A.I. & The Water Crisis
So how exactly does Watson tie into the California water crisis? Recently, an environmental consulting firm called OmniEarth hired the unique supercomputer to examine the water supply in California. Using satellite images, Watson can analyze the state’s farms, vineyards and other environments in search of patterns and trends that could help determine where California’s water is going and implement better solutions to control its distribution.
Could a human do this job? Of course, but it would require time, money and a lot of effort. And a lot of humans.
That’s not to say that Watson is the magical end-all solution for the state’s water crisis. But using a computer founded on cognitive computing allows it to analyze large amounts of data that would be too time consuming for a human to process efficiently, while at the same time picking up on trends and working out solutions.
In other words, it injects a little bit of the “human” side to a process that – with standard computers – would be a simple matter of data processing.

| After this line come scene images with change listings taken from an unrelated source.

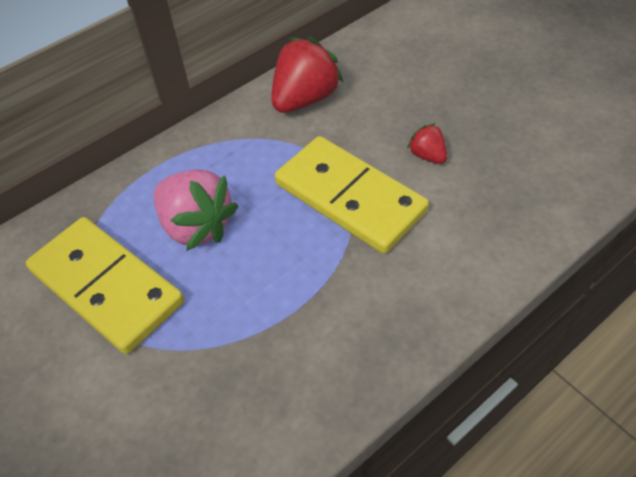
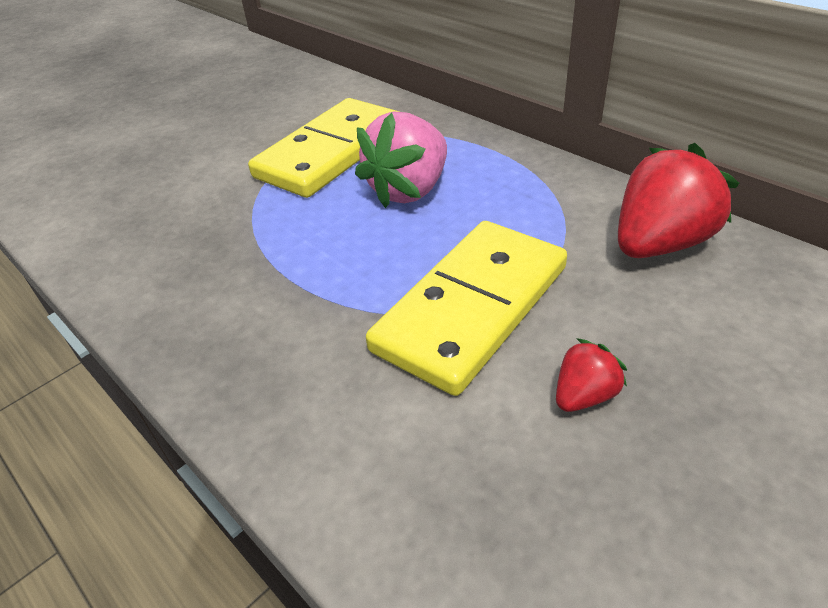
camera: 85 degrees right, 10 degrees down
red strawberry [271,36,344,113] -> red strawberry turned 75 degrees counterclockwise [618,143,739,258]

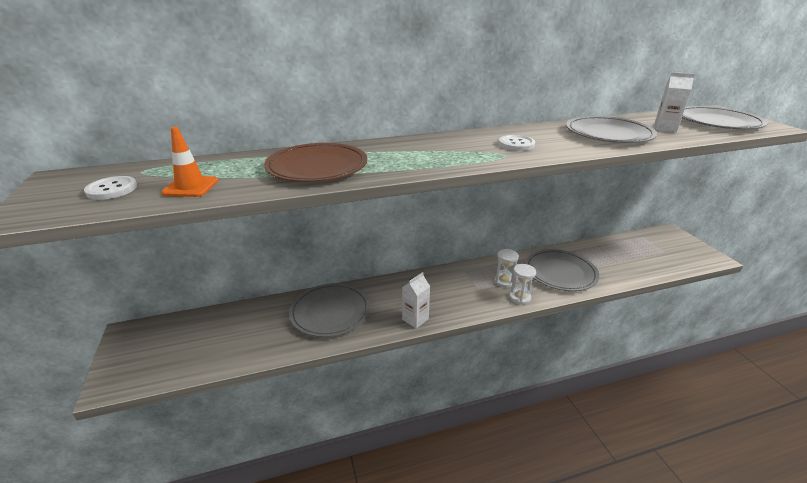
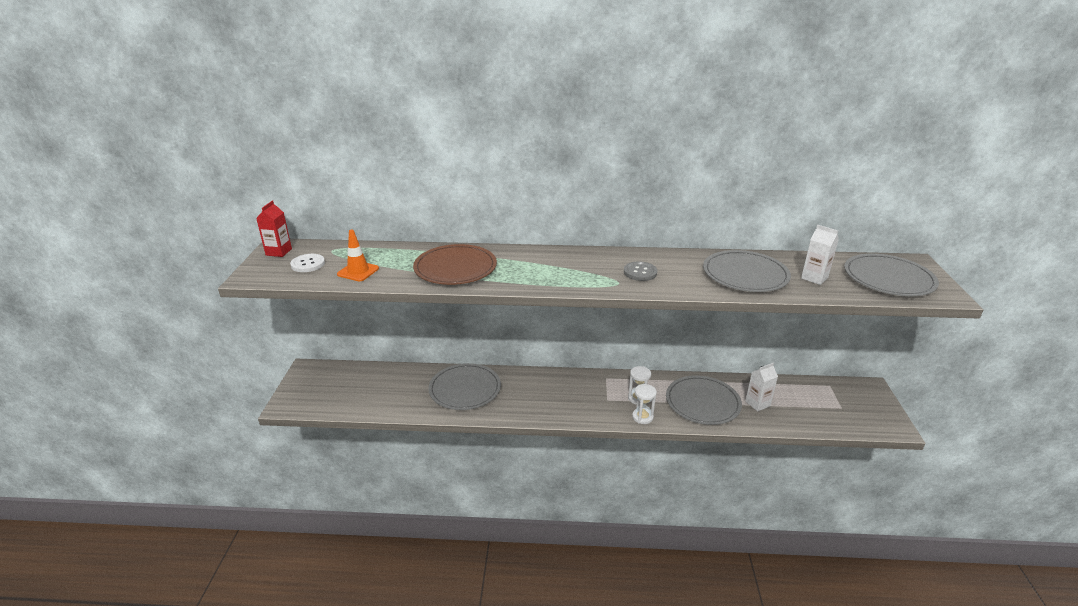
camera: 20 degrees right, 0 degrees up
white carton [402,272,430,328] -> white carton moved to [745,363,778,411]
white button [499,135,535,151] -> grey button [624,261,657,281]
none -> red carton [256,201,292,257]

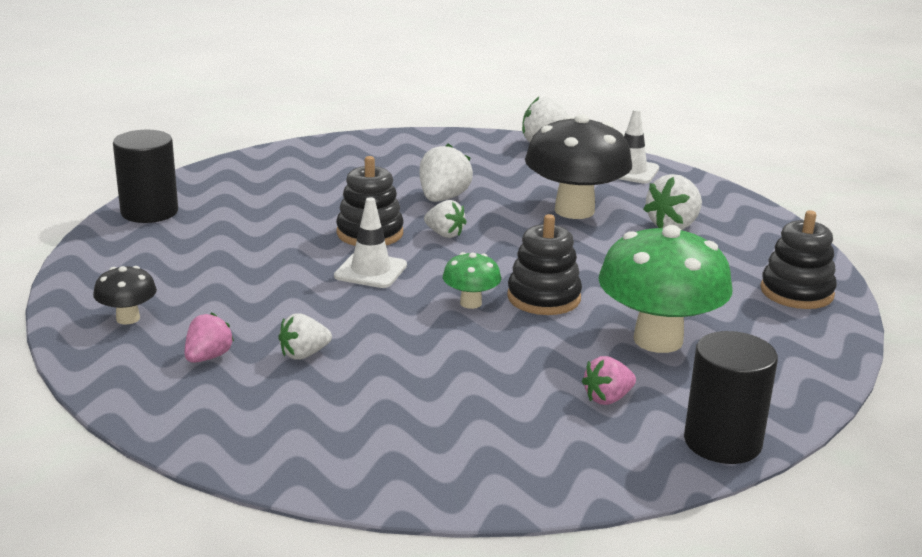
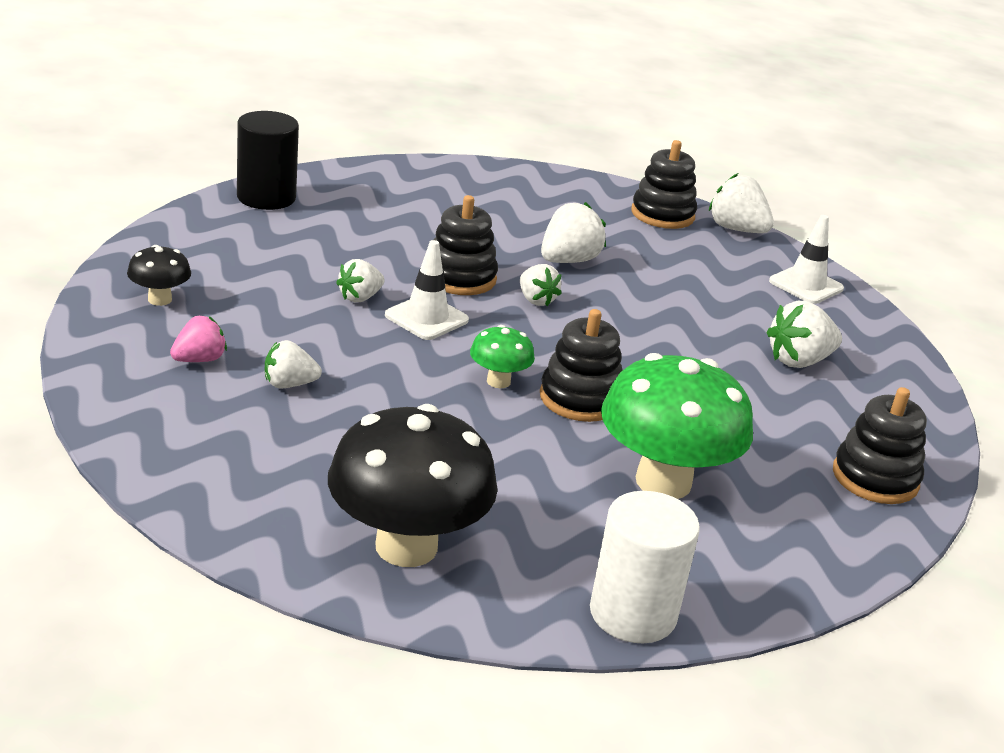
camera: 20 degrees right, 5 degrees up
black mushroom [525,114,632,219] -> black mushroom moved to [328,404,498,567]
pink strawberry [582,356,636,405] -> none
black cylinder [684,331,778,464] -> white cylinder [590,491,700,643]
none -> white strawberry [336,259,385,302]
none -> black stacking toy [631,140,697,229]

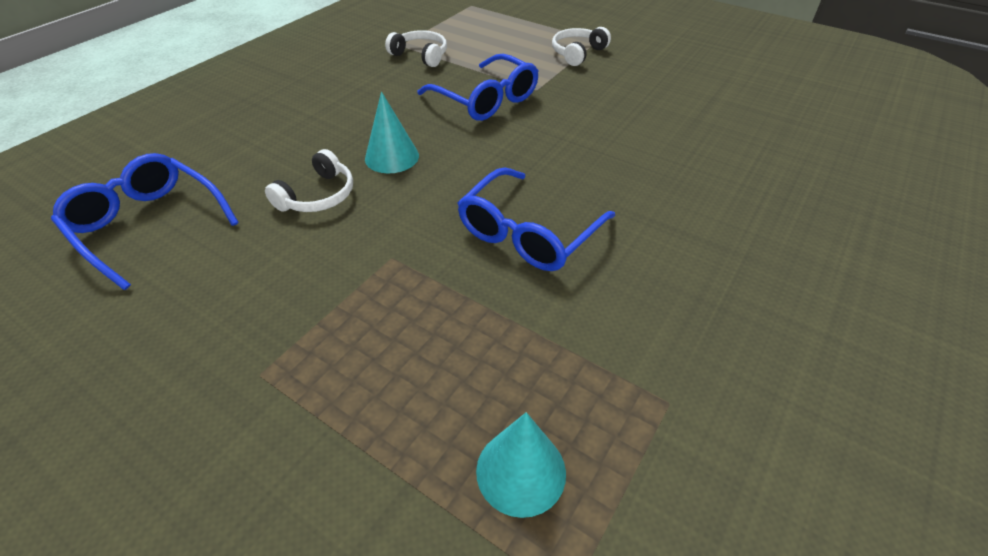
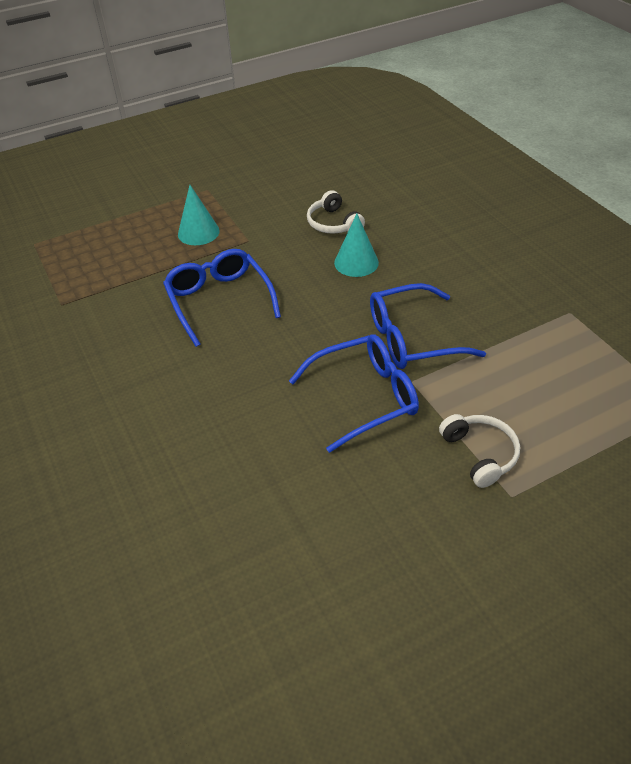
camera: 120 degrees right, 0 degrees up
blue glasses [51,153,239,290] -> blue glasses moved to [289,334,419,453]
white headphones [385,30,447,67] -> none
turquoise cone [476,412,566,518] -> turquoise cone moved to [178,185,220,245]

IBM’s Watson isn’t the first time that the world of technology has used the human brain as a model for problem solving. Many algorithms use machine learning — another word for describing cognitive computing — to help computers analyze and learn from data in order to find insights without being told how. Although this is not a new science – everything from web searches to email spam filtering processes use it – it is one that is being increasingly utilized and continues to advance every day, with Watson being a perfect example.
Is It the Right Solution?
IBM’s Watson wasn’t made to deal with California’s water crisis and it has no built-in knowledge of water usage or geographic science. But give it a bit of time and exposure to this kind of data and it will learn from experience, gradually getting better and better. Eventually, Watson could be a key player in California’s water budgets and pinpoint regions with excess water and those that are in dire need of it.
This is a perfect example of how we can work with artificial intelligence to deal with some of our toughest environmental problems. The idea that humans alone can solve some of the most complex and pressing issues we’ve created for ourselves without any help from a perspective far different than our own, is probably a mistaken one. As Albert Einstein once said, “No problem can be solved from the same level of consciousness that created it.”
Of course, there are a number of voices of warning out there, from minds nearly as great. Elon Musk, someone who knows quite a bit about both the environment and technology, and recently started up his own A.I. comapny with fellow entrepreneur, Sam Altman, has stated that the growth of A.I., without any precautionary measures built in at the proper time (i.e. soon) is akin to ‘summoning the demon‘. While IBM’s Watson isn’t quite advanced enough to cause us any worry just yet, its method of learning is similar to that which Musk is eluding. We are living in interesting times indeed.